§ **MATERIAL FOR THIS TASK**:
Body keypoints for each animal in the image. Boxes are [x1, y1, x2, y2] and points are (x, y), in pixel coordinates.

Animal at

---

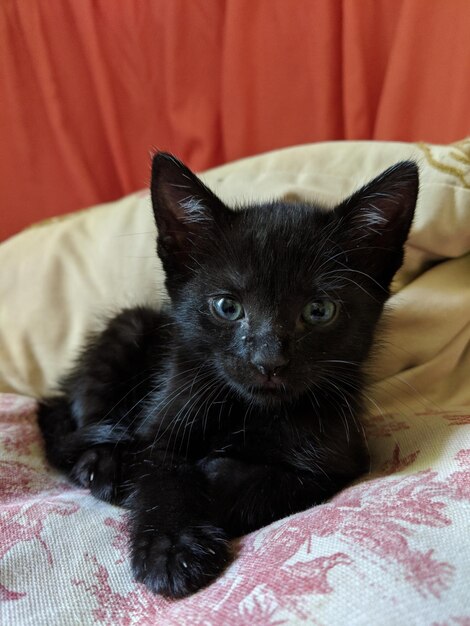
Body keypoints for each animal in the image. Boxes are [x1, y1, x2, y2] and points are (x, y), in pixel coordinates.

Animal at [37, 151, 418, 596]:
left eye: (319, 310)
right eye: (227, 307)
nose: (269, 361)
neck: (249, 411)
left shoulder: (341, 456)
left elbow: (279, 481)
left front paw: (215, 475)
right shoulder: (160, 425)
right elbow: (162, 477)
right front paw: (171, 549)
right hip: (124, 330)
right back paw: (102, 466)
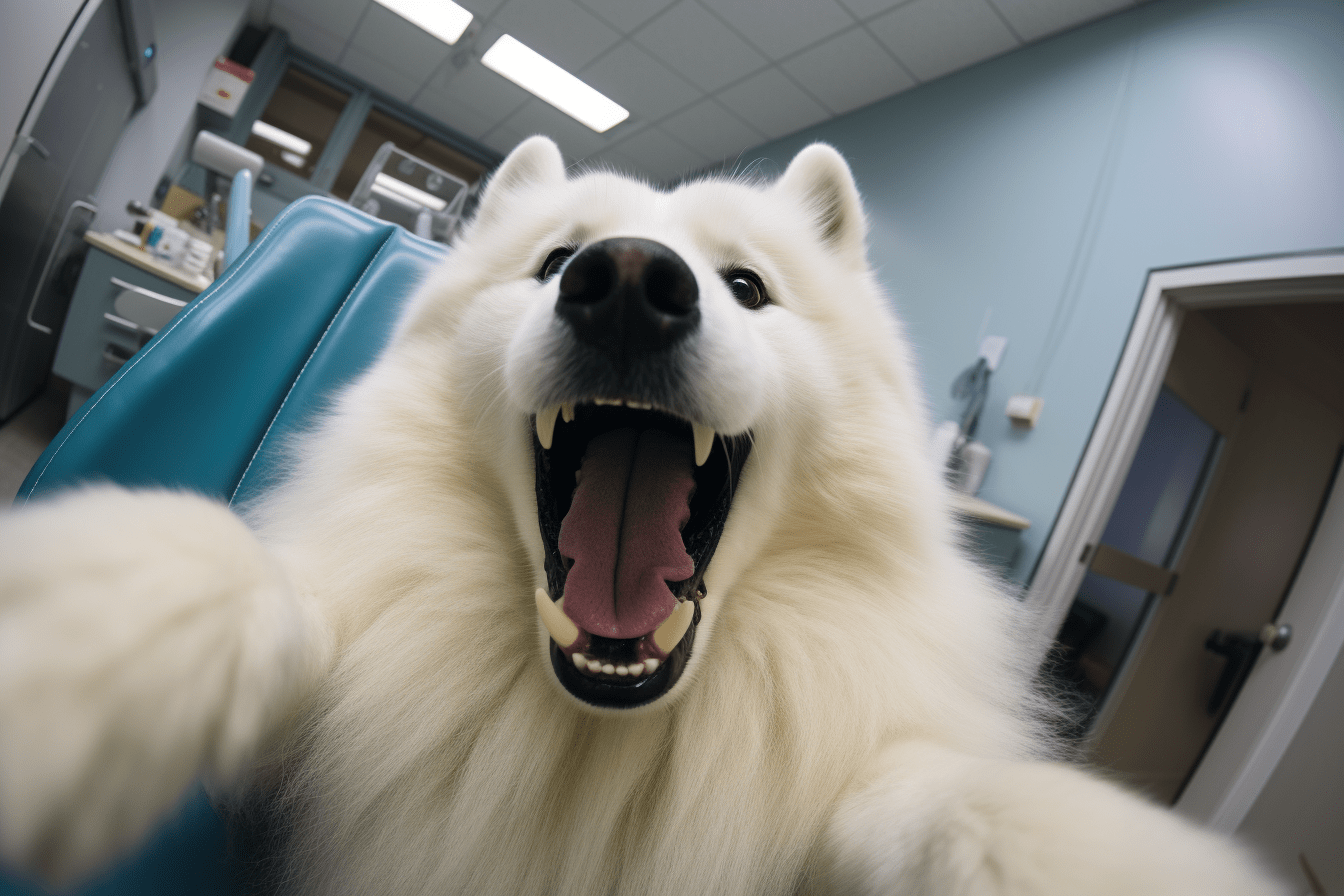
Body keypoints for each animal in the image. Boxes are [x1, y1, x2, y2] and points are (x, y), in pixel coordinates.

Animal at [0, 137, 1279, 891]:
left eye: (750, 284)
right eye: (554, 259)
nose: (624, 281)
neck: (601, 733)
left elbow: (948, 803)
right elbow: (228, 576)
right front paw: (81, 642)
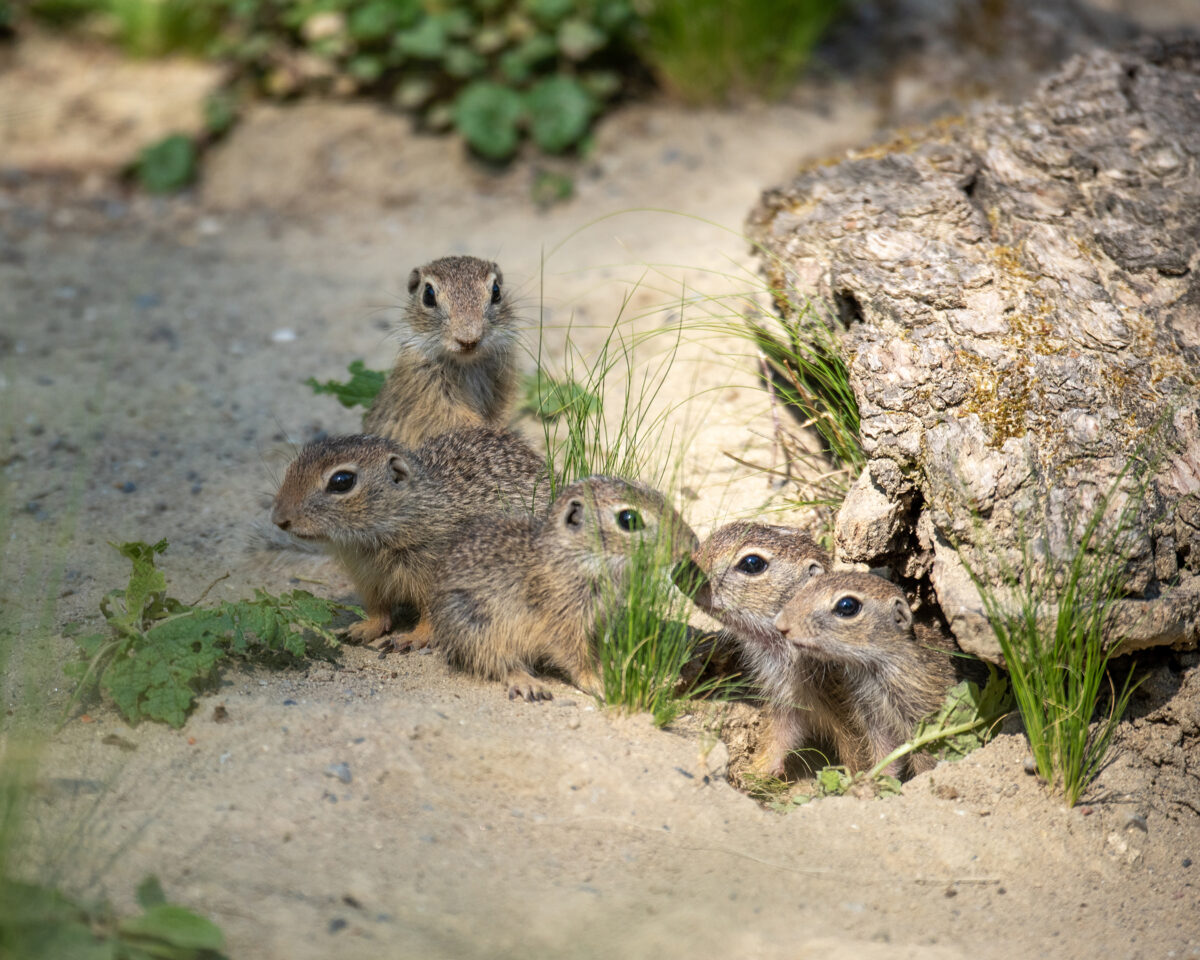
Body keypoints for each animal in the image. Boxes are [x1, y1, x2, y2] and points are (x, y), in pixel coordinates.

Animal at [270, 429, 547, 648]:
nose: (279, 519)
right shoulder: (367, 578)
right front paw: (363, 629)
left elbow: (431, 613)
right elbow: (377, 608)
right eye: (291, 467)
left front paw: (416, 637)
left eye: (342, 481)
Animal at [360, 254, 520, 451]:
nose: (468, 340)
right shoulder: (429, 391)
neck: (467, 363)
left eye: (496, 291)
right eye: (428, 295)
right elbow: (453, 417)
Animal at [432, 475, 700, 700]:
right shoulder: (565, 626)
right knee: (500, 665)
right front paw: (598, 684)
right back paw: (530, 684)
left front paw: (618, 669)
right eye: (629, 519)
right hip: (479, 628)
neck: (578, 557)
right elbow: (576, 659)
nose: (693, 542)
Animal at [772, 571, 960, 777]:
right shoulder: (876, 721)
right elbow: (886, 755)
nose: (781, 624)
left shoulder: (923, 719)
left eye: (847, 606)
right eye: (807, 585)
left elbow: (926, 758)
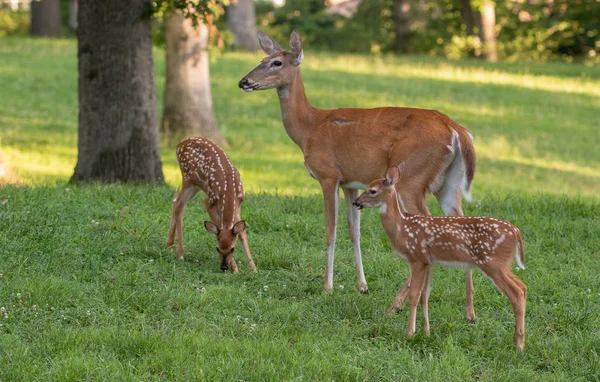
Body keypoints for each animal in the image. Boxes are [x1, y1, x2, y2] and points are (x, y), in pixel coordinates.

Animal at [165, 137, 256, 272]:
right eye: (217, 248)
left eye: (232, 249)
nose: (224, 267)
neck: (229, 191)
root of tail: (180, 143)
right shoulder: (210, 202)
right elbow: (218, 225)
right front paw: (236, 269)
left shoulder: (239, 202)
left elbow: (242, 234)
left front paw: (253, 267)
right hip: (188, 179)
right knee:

* * *

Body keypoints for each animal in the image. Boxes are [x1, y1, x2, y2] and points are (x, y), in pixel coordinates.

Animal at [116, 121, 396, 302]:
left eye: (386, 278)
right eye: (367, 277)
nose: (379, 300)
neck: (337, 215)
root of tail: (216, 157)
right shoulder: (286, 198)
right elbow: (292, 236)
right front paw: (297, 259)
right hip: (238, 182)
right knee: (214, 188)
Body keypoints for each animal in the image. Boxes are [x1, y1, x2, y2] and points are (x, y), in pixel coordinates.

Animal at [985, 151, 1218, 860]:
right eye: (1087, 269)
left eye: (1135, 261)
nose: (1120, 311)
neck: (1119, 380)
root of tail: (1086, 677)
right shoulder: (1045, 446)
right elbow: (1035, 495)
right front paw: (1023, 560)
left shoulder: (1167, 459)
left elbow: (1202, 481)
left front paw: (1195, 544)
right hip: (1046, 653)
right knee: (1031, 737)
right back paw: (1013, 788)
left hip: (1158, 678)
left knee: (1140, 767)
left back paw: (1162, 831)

§ **EXERCISE DIRECTIONS**: In which lines of the material above does the string "nose" occur? Copy them all.

§ **OUTPUT**:
nose: (269, 361)
nose: (624, 281)
nose: (279, 519)
nose: (468, 340)
nose: (693, 542)
nose: (781, 624)
nose: (224, 267)
nose: (379, 300)
nose: (1120, 311)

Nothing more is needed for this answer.